The Company audiometric database contained a significant amount of valuable audiometric data that, upon robust analysis as described above, allowed important statistical findings to be made and conclusions to be reached at an aggregate and individual employee level. Based upon the foregoing data analysis, the Company's HCP appeared to be effective at preventing early NIHL, particularly among employees with moderate and high measured external noise exposures. More definitive conclusions about audiometric trends and HCP effectiveness, and more specific identification and handling of outliers to verify early NIHL cases, would benefit from a larger number of longitudinal audiograms (longer duration) and more consistent collection of periodic (annual) tests at recurring frequency intervals.
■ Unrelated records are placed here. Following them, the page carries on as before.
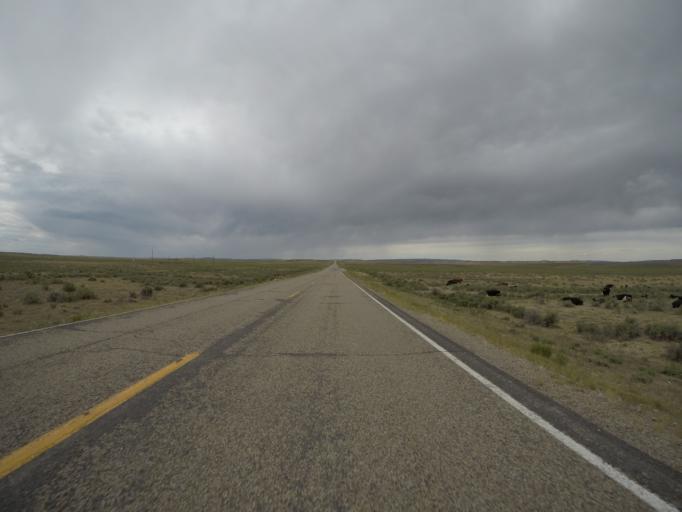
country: US
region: Wyoming
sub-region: Lincoln County
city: Kemmerer
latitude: 41.9635
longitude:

With such consistently collected longitudinal data and the right platform to schedule, collect, analyze, and report them, these metrics and statistical methods can be readily incorporated into an Audiometric Best Practices to effectively manage noise-related risk.

In conjunction with existing on-site audiometric testing and EHS systems, these Audiometric Best Practices methods and technology can be implemented at all operations across the entire Company as a standard operating procedure. This approach would substantially improve corporate-wide program performance and outcomes related to measuring and controlling risk for occupational noise exposure, and would directly benefit and protect the many workers who wear hearing protection to prevent NIHL.

Various modifications of the invention, in addition to those described herein, will be apparent to those skilled in the art from the foregoing description. Such modifications are also intended to fall within the scope of the appended claims.